Throughout the evening the First Bossier praise team and choir led worship through music.
At other times, testimonies were shared.
But, importantly, individuals, as well as pairs and sometimes groups prayed.
Lane Moore, NLBA director of missions, said he was building on previous prayer gatherings held in recent years in the state and nationally. For months he had prayed for a large gathering from the association’s churches just to pray for spiritual awakening. By the end of the evening, Moore said the movement of the Holy Spirit was evident.
“What we had was a great night where the association as a whole came together to worship and pray,” Moore told the Baptist Message after the prayer gathering. “Those who came got a snapshot of the diversity of our association’s churches, which were of different ethnic groups. It was a great unified night for all our churches in a time of designated, focused prayer.”
During Moore’s opening remarks, he prayed that those attending would never leave the same and that the gathering would be a difference maker for the churches in the association.
“When was the last time you gathered with hundreds of people on Sunday night and prayed for a movement of God in northwest Louisiana,” he said. “We have full confidence that tonight, God may do something.
“What if God chose this gathering tonight? What if God so chose a gathering where the hundreds that are here tonight saw God do something in our lives we have never seen before? With God all things are possible.”
Dennis Sims then posed the question “What if God heard us tonight?”
“What if God heard us confess our sin and humble ourselves before him?” asked Sims, pastor of Ellerbe Road Baptist Church in Shreveport. “What if tonight was the God moment that starts a massive God movement, not just for us in this room but for the entire evangelical world?”
Chuck Pourciau, pastor of Broadmoor Baptist Church in Shreveport, told the crowd the time to repent is now.
Pourciau pointed to Peter’s call for repentance in Acts 3 to stress the importance of repenting and turning away from one’s sins.
“Repent means to say I’m guilty, not I’m not guilty,” he said. “Repent means to say I am a sinner. But it goes beyond that.
“When I repent I say I am a sinner and I hate that I am a sinner,” he continued. “I hate that I have transgressed the will of my God and I don’t want to be a sinner again.
“Repent means to turn,” Pourcaiu said. “You can’t turn to God without turning from sin.”
Aaron Burgner, pastor of Summer Grove Baptist Church in Shreveport, said it’s time to be filled with God’s power.
“We need spiritual awakening today more than we’ve ever needed it,” he said. “Spiritual awakening will never happen until the power of God falls on us. We desperately need the power of God.”

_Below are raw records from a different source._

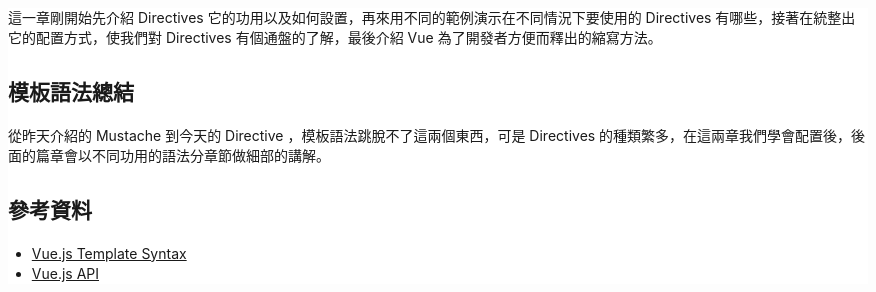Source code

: 這一章剛開始先介紹 Directives 它的功用以及如何設置，再來用不同的範例演示在不同情況下要使用的 Directives 有哪些，接著在統整出它的配置方式，使我們對 Directives 有個通盤的了解，最後介紹 Vue 為了開發者方便而釋出的縮寫方法。

## 模板語法總結

從昨天介紹的 Mustache 到今天的 Directive ，模板語法跳脫不了這兩個東西，可是 Directives 的種類繁多，在這兩章我們學會配置後，後面的篇章會以不同功用的語法分章節做細部的講解。

## 參考資料

* [Vue.js Template Syntax](https://vuejs.org/v2/guide/syntax.html)
* [Vue.js API](https://vuejs.org/v2/api/#Directives)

Building on that, Louisiana Baptist Convention President Gevan Spinney told the crowd that now is indeed the time for revival and for the church to be awakened.
Spinney said that when Peter was commanded not to speak, he did just the opposite.
Likewise, Christians today should speak with boldness and in the end they, like the early Church, can be filled with the Holy Spirit.
“Church I want you to know we are a sleeping giant,” said Spinney, pastor of First Baptist Church in Haughton. “We have been asleep for a long time.
“And my prayer is that God would shake us and wake us and not fill us with a terrible resolve but fill us with his Holy Spirit,” Spinney continued. “And that we would go out filled with that spirit and tell this world with boldness about our Savior Jesus.”
Spiritual change
Randy Harper addressed the spiritual change that needs to take place in northwest Louisiana.
He said a change needs to occur not only with the growing number of people who aren’t attending worship services in a church but with leaders inside the church as well.
“When God stirs his people to spiritual change, the most broken ones are the leaders,” said Harper, pastor of Bellaire Baptist Church in Bossier City. “God’s looking for brokenness in my heart, my preaching, the vision I have for my church and city and state and for the US.”
Revival, Harper said, begins in the heart where only God can see.
“We need a time for spiritual change,” he said. “Let it begin in the church leaders. Let it begin in the men and women of God tonight.”
Before closing the meeting with prayers for world missions and the persecuted church, Brad Jurkovich said that the church’s goal should not be to have the coolest ministry in the community but rather be a ministry.
He said that since Jesus is returning very soon, the mission of the church should be to go out to help the sick who desperately need Christ.
“Will we be able when we stand before God and others and say Jesus we did everything we could to point them to you?” said Jurkovich, who serves as pastor of First Bossier. “That had better be the passion of our heart.
“This world needs Jesus,” Jurkovich continued. “This nation is sick. And the only hope is the Lord.”